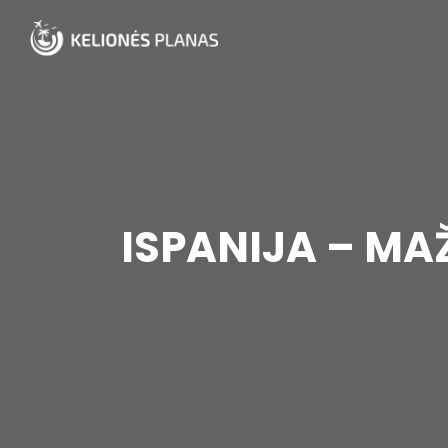
ISPANIJA – MA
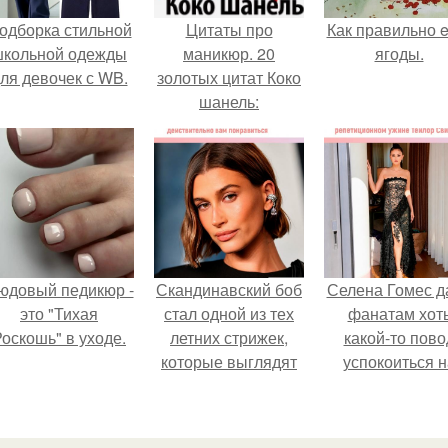
одборка стильной
Цитаты про
Как правильно e
школьной одежды
маникюр. 20
ягоды.
ля девочек с WB.
золотых цитат Коко
шанель:
юдовый педикюр -
Скандинавский боб
Селена Гомес д
это "Тихая
стал одной из тех
фанатам хот
оскошь" в уходе.
летних стрижек,
какой-то пово
которые выглядят
успокоиться н
очень просто.
фоне всех
разговоров о
свадьбе Тейл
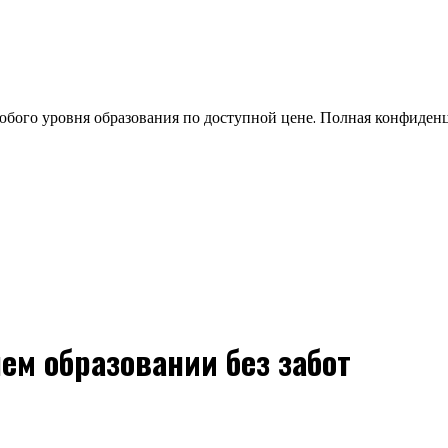
бого уровня образования по доступной цене. Полная конфиден
ем образовании без забот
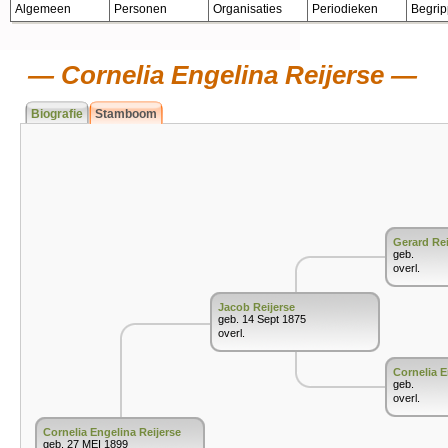
Algemeen
Personen
Organisaties
Periodieken
Begri
Cornelia Engelina Reijerse
Biografie
Stamboom
Gerard Rei
geb.
overl.
Jacob Reijerse
geb. 14 Sept 1875
overl.
Cornelia E
geb.
overl.
Cornelia Engelina Reijerse
geb. 27 MEI 1899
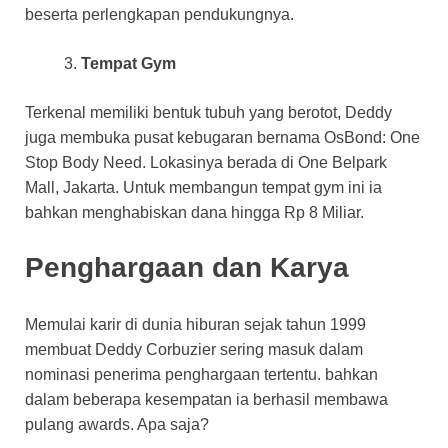
beserta perlengkapan pendukungnya.
Tempat Gym
Terkenal memiliki bentuk tubuh yang berotot, Deddy
juga membuka pusat kebugaran bernama OsBond: One
Stop Body Need. Lokasinya berada di One Belpark
Mall, Jakarta. Untuk membangun tempat gym ini ia
bahkan menghabiskan dana hingga Rp 8 Miliar.
Penghargaan dan Karya
Memulai karir di dunia hiburan sejak tahun 1999
membuat Deddy Corbuzier sering masuk dalam
nominasi penerima penghargaan tertentu. bahkan
dalam beberapa kesempatan ia berhasil membawa
pulang awards. Apa saja?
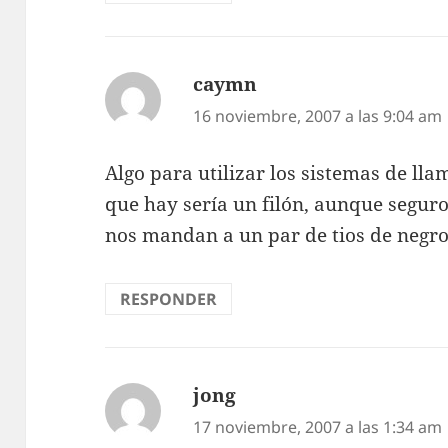
caymn
dice:
16 noviembre, 2007 a las 9:04 am
Algo para utilizar los sistemas de lla
que hay sería un filón, aunque seguro
nos mandan a un par de tios de negro
RESPONDER
jong
dice:
17 noviembre, 2007 a las 1:34 am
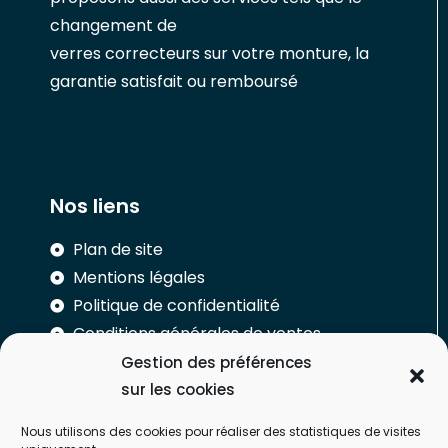
changement de
verres correcteurs sur votre monture, la
garantie satisfait ou remboursé
Nos liens
Plan de site
Mentions légales
Politique de confidentialité
Conditions générales de ventes
Gestion des préférences
Réalisation
sur les cookies
Nous utilisons des cookies pour réaliser des statistiques de visites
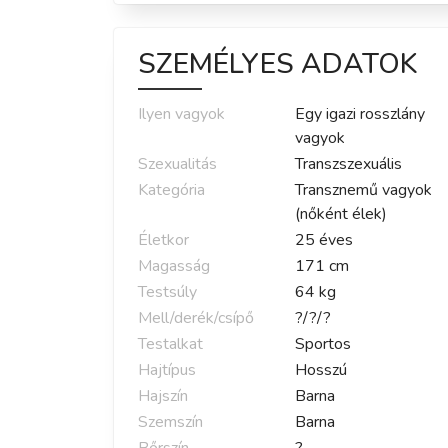
SZEMÉLYES ADATOK
Ilyen vagyok
Egy igazi rosszlány
vagyok
Szexualitás
Transzszexuális
Kategória
Transznemű vagyok
(nőként élek)
Életkor
25
éves
Magasság
171
cm
Testsúly
64
kg
Mell/derék/csípő
?
/
?
/
?
Testalkat
Sportos
Hajtípus
Hosszú
Hajszín
Barna
Szemszín
Barna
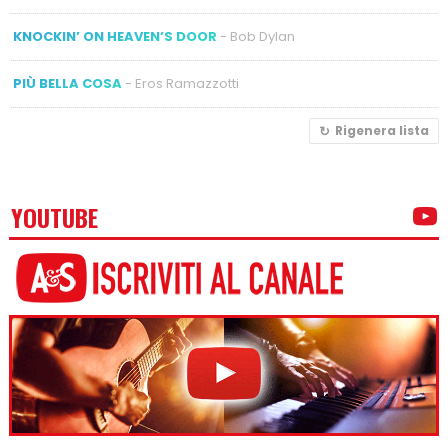
KNOCKIN’ ON HEAVEN’S DOOR
- Bob Dylan
PIÙ BELLA COSA
- Eros Ramazzotti
Rigenera lista
YOUTUBE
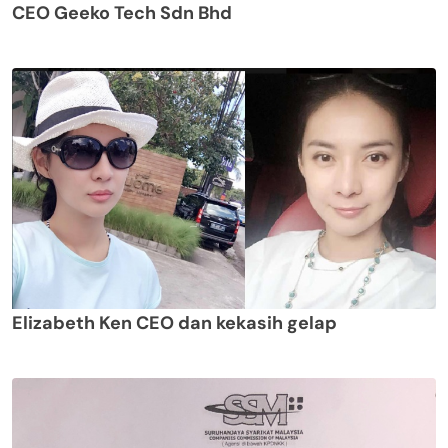
CEO Geeko Tech Sdn Bhd
Elizabeth Ken CEO dan kekasih gelap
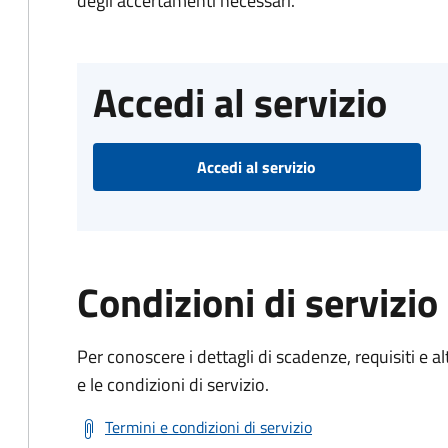
degli accertamenti necessari.
Accedi al servizio
Accedi al servizio
Condizioni di servizio
Per conoscere i dettagli di scadenze, requisiti e al
e le condizioni di servizio.
Termini e condizioni di servizio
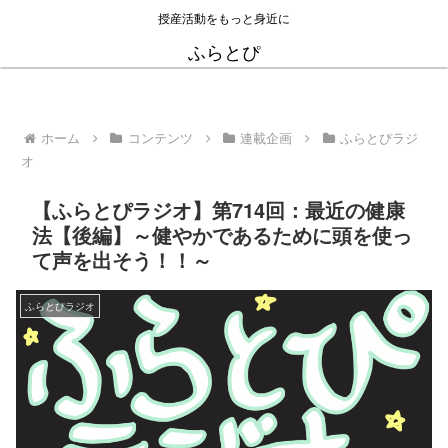
授産活動をもっと身近に
ふらとぴ
ホーム
コンテンツ
連載企画
ふらとぴラジ
オ
【ふらとぴラジオ】第714回：最近の健康
法【後編】～健やかであるために頭を使っ
て声を出そう！！～
ふらとぴラジオ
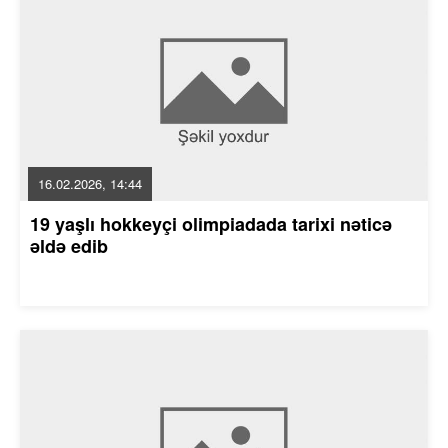
16.02.2026, 14:44
19 yaşlı hokkeyçi olimpiadada tarixi nəticə
əldə edib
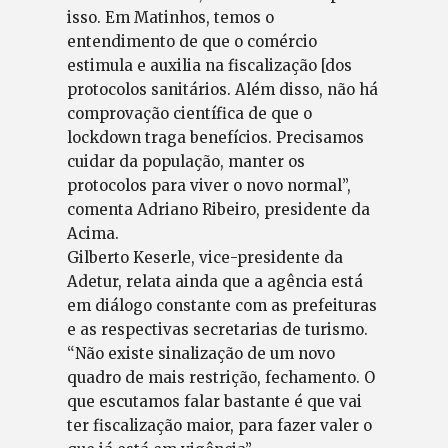
isso. Em Matinhos, temos o
entendimento de que o comércio
estimula e auxilia na fiscalização [dos
protocolos sanitários. Além disso, não há
comprovação científica de que o
lockdown traga benefícios. Precisamos
cuidar da população, manter os
protocolos para viver o novo normal”,
comenta Adriano Ribeiro, presidente da
Acima.
Gilberto Keserle, vice-presidente da
Adetur, relata ainda que a agência está
em diálogo constante com as prefeituras
e as respectivas secretarias de turismo.
“Não existe sinalização de um novo
quadro de mais restrição, fechamento. O
que escutamos falar bastante é que vai
ter fiscalização maior, para fazer valer o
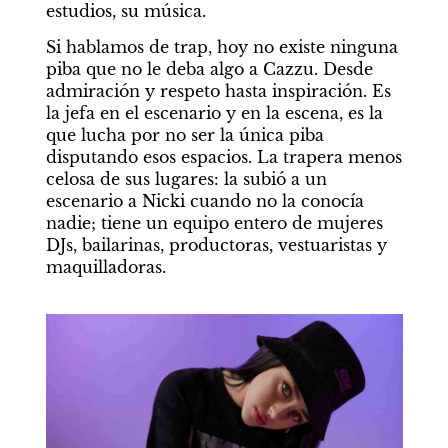
estudios, su música.
Si hablamos de trap, hoy no existe ninguna 
piba que no le deba algo a Cazzu. Desde 
admiración y respeto hasta inspiración. Es 
la jefa en el escenario y en la escena, es la 
que lucha por no ser la única piba 
disputando esos espacios. La trapera menos 
celosa de sus lugares: la subió a un 
escenario a Nicki cuando no la conocía 
nadie; tiene un equipo entero de mujeres 
DJs, bailarinas, productoras, vestuaristas y 
maquilladoras.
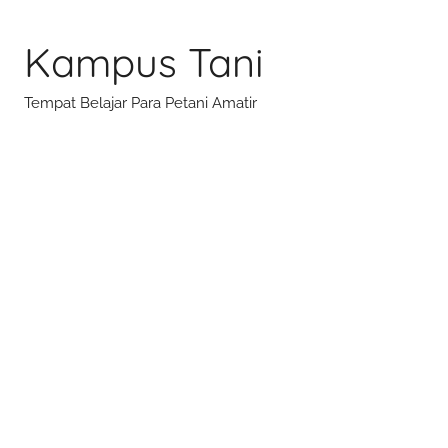
Skip
to
Kampus Tani
content
Tempat Belajar Para Petani Amatir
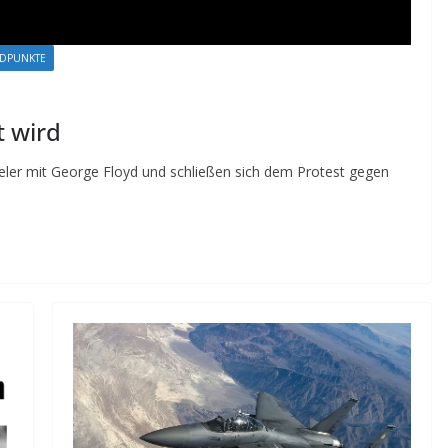
NDPUNKTE
t wird
pieler mit George Floyd und schließen sich dem Protest gegen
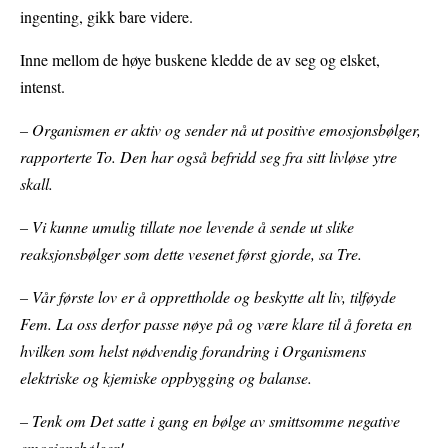
ingenting, gikk bare videre.
Inne mellom de høye buskene kledde de av seg og elsket,
intenst.
– Organismen er aktiv og sender nå ut positive emosjonsbølger,
rapporterte To. Den har også befridd seg fra sitt livløse ytre
skall.
– Vi kunne umulig tillate noe levende å sende ut slike
reaksjonsbølger som dette vesenet først gjorde, sa Tre.
– Vår første lov er å opprettholde og beskytte alt liv, tilføyde
Fem. La oss derfor passe nøye på og være klare til å foreta en
hvilken som helst nødvendig forandring i Organismens
elektriske og kjemiske oppbygging og balanse.
– Tenk om Det satte i gang en bølge av smittsomme negative
emosjonsbølger!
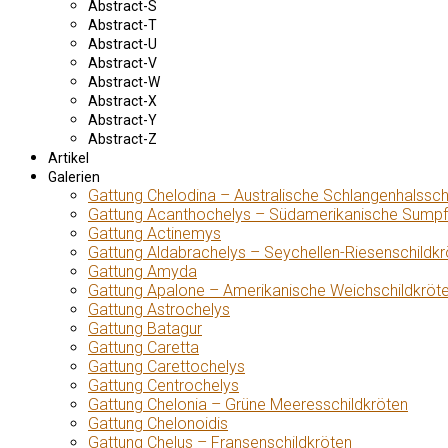
Abstract-S
Abstract-T
Abstract-U
Abstract-V
Abstract-W
Abstract-X
Abstract-Y
Abstract-Z
Artikel
Galerien
Gattung Chelodina – Australische Schlangenhalssch
Gattung Acanthochelys – Südamerikanische Sumpf
Gattung Actinemys
Gattung Aldabrachelys – Seychellen-Riesenschildkr
Gattung Amyda
Gattung Apalone – Amerikanische Weichschildkröt
Gattung Astrochelys
Gattung Batagur
Gattung Caretta
Gattung Carettochelys
Gattung Centrochelys
Gattung Chelonia – Grüne Meeresschildkröten
Gattung Chelonoidis
Gattung Chelus – Fransenschildkröten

--*--

*WHAT YOU SHOULD DO*
Lines that contain "Abstract" are to be copied from the records above.

*TASK RESULT*
Abstract-S
Abstract-T
Abstract-U
Abstract-V
Abstract-W
Abstract-X
Abstract-Y
Abstract-Z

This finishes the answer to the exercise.